Artificial intelligence (AI) or the intelligence of machines, is quietly becoming a part of our everyday life. AI is increasingly used to automate the business process and make them smarter. However, AI system designers have a challenge. How to put AI in in ways where it can be best leveraged without creating fear of uncertain outcome? We have made significant progress in the design of the control space and establishing boundaries between human and AI forms. Most of prominent of them is Human in the loop (HITL). The most ubiquitous example of HITL is when each time we look at the google search results and select the most relevant ones, we become the human part of the learning loop for google search. This collaboration between AI forms and humans to achieve an optimum result is what makes HITL so important.
AI is a superset of many concepts like machine learning, deep learning, neural network, etc. In machine learning, machines learn to take decisions based on a trained model. The model is trained on large data sets. However, the quality of the trained model and the accuracy of the prediction depends on the range and diversity of the data set and the choice of appropriate algorithm. Confidence score to the prediction tells the probability of the accuracy. While it is fairly common to achieve confidence scores of 80%, achieving a higher confidence score of 98% to 99% is difficult because there are always outliers and hard cases a machine just can’t figure out.

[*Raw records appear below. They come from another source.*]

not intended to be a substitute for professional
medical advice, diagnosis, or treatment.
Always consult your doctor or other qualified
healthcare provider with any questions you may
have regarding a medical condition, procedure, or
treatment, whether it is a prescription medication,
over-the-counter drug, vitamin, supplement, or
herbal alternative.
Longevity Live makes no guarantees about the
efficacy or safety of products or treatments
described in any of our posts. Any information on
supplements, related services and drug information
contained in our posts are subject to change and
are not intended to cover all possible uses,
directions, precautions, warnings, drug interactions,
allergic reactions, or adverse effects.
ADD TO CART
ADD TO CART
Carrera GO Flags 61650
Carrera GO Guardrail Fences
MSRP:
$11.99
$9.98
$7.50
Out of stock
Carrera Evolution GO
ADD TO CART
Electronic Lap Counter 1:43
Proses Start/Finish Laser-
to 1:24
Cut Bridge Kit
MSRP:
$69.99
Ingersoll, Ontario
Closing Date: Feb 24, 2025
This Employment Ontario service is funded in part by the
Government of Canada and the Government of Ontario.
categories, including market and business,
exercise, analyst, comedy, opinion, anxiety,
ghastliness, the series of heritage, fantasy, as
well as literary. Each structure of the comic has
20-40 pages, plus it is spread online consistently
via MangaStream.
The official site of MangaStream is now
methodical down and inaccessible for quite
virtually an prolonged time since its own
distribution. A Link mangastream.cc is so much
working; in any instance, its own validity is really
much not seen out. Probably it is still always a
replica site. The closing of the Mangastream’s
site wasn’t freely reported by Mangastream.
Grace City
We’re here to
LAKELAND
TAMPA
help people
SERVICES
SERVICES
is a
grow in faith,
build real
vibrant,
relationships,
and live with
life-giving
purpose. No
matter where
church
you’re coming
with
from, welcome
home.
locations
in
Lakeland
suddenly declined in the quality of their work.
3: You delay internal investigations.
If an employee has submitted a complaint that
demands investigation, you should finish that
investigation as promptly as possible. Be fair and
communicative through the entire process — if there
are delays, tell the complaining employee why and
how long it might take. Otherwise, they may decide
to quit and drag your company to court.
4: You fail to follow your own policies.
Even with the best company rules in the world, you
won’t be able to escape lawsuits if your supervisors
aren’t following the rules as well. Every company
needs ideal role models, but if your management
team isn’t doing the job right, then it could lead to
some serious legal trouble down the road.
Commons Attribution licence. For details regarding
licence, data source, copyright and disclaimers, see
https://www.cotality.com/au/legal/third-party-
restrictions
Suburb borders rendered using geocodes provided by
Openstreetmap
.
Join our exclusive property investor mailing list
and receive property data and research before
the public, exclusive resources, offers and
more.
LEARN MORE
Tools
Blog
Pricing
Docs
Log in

Depending on the context, right threshold value for the confidence score is chosen when to bring humans in the loop and collaborate with machines. Human-in-the-loop drives better results in by taking advantages of AI strengths to provide a fast judgment on a complex data set repeatedly and human strengths like intuition, empathy, and strategic understanding. AI’s two significant weaknesses, lack of strategic judgment and lack of intuition is being complemented by the experience of humans in the business process to achieve useful outcomes.
In my organisation we have developed an AI-based platform for software testing optimisation which optimises timelines and reduces effort for the testing cycle of software. This platform consists of several AI enabled Bots. An automated cognitive defect bot performs defect similarity search using contextual algorithms to identify similar errors and classify them. Then human-in-the-loop workflow is kicked off, and a human expert reviews the classified similar defects. Human expert either accepts or rejects the defect classified as duplicate defects based on different factors like proper identification of similar errors and historical percentages of eliminated defects. If the defect classification values are below the acceptable limit, the human expert adjusts any necessary input parameter for the Bot to improvise the next execution. This is a great example of humans and machines working at their best to amplify the effectiveness of AI.
Human in the loop has wide range of applicability across business processes and across industries. For example, it is used in customer service, where AI powered chatbot converse with users, but service agents takes over when chatbot fails to address the conversation effectively. Another example is in the insurance industry, where insurance claim processing is handled through AI powered smart processes, however human touch points are introduced appropriately to verify and improve the accuracy. Another example comes from Stitch fix , a subscription clothing company. Users of stitch fix, visit its online site and fill out style surveys, provide measurements, offer up Pinterest boards, and send in personal notes. Machine learning algorithms then come up with recommendations. These recommendations along with personal notes and other contextual information is sent to the company’s fashion stylists, who then select the items to be sent to customers, rejecting others there by improving the recommendations. Customers keep what they like and return anything that doesn’t suit them, which further extends the HITL in an interesting way.
Successful HITL really lies in identifying the acceptable accuracy thresholds for AI powered activities within a business process. Real effectiveness however comes from designing the right interaction model between the AI powered activities and humans, such that process is most efficient and outcome is most accurate. Such interaction model not only creates smart processes, but also processes that continue to learn from humans.